**Your goal**
Starting at the line that contains "locality: Territorio Sur" and running through the last line, put the lines into a Markdown table. Use two columns: Row for the row number and Line for the line itself, and leave out any blank lines.

[Dataset items]
-------

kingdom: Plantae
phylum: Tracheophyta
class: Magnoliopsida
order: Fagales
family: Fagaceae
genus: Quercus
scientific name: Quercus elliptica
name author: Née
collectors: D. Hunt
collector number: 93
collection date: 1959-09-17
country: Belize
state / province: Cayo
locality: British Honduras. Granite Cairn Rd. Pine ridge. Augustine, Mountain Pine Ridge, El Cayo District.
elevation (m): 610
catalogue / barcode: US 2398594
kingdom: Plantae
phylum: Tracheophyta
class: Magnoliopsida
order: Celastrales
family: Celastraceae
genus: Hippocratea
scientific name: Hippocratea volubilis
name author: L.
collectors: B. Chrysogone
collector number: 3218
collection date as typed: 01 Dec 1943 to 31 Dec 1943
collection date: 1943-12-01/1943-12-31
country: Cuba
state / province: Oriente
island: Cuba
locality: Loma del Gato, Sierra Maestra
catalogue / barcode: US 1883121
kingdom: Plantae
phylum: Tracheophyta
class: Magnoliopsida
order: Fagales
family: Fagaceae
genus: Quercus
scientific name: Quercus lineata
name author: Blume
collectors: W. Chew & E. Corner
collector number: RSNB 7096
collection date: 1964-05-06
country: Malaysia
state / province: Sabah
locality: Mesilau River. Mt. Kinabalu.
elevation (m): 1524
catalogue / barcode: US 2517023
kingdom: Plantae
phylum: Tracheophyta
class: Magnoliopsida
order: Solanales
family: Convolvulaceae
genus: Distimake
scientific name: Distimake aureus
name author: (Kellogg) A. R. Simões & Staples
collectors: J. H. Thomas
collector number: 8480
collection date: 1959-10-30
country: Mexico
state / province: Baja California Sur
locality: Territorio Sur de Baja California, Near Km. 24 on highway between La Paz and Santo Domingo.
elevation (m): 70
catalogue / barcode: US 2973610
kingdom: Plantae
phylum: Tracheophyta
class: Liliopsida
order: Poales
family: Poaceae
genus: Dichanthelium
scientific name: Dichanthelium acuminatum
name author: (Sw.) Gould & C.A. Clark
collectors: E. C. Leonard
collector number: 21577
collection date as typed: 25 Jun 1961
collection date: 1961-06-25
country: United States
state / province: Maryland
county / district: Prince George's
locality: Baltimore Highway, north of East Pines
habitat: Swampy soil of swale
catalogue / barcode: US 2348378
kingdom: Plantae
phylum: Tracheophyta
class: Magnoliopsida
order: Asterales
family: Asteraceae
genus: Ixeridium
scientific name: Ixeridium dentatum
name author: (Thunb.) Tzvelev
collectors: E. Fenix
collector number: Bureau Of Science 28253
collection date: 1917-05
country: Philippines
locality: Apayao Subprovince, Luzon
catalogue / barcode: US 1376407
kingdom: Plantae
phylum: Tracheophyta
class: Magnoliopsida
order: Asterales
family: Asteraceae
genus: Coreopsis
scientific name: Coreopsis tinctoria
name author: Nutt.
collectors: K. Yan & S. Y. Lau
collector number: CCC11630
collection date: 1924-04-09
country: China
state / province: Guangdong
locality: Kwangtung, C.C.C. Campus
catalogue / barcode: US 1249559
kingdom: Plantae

-------

**Response to the exercise**
| Row | Line |
|---|---|
| 1 | locality: Territorio Sur de Baja California, Near Km. 24 on highway between La Paz and Santo Domingo. |
| 2 | elevation (m): 70 |
| 3 | catalogue / barcode: US 2973610 |
| 4 | kingdom: Plantae |
| 5 | phylum: Tracheophyta |
| 6 | class: Liliopsida |
| 7 | order: Poales |
| 8 | family: Poaceae |
| 9 | genus: Dichanthelium |
| 10 | scientific name: Dichanthelium acuminatum |
| 11 | name author: (Sw.) Gould & C.A. Clark |
| 12 | collectors: E. C. Leonard |
| 13 | collector number: 21577 |
| 14 | collection date as typed: 25 Jun 1961 |
| 15 | collection date: 1961-06-25 |
| 16 | country: United States |
| 17 | state / province: Maryland |
| 18 | county / district: Prince George's |
| 19 | locality: Baltimore Highway, north of East Pines |
| 20 | habitat: Swampy soil of swale |
| 21 | catalogue / barcode: US 2348378 |
| 22 | kingdom: Plantae |
| 23 | phylum: Tracheophyta |
| 24 | class: Magnoliopsida |
| 25 | order: Asterales |
| 26 | family: Asteraceae |
| 27 | genus: Ixeridium |
| 28 | scientific name: Ixeridium dentatum |
| 29 | name author: (Thunb.) Tzvelev |
| 30 | collectors: E. Fenix |
| 31 | collector number: Bureau Of Science 28253 |
| 32 | collection date: 1917-05 |
| 33 | country: Philippines |
| 34 | locality: Apayao Subprovince, Luzon |
| 35 | catalogue / barcode: US 1376407 |
| 36 | kingdom: Plantae |
| 37 | phylum: Tracheophyta |
| 38 | class: Magnoliopsida |
| 39 | order: Asterales |
| 40 | family: Asteraceae |
| 41 | genus: Coreopsis |
| 42 | scientific name: Coreopsis tinctoria |
| 43 | name author: Nutt. |
| 44 | collectors: K. Yan & S. Y. Lau |
| 45 | collector number: CCC11630 |
| 46 | collection date: 1924-04-09 |
| 47 | country: China |
| 48 | state / province: Guangdong |
| 49 | locality: Kwangtung, C.C.C. Campus |
| 50 | catalogue / barcode: US 1249559 |
| 51 | kingdom: Plantae |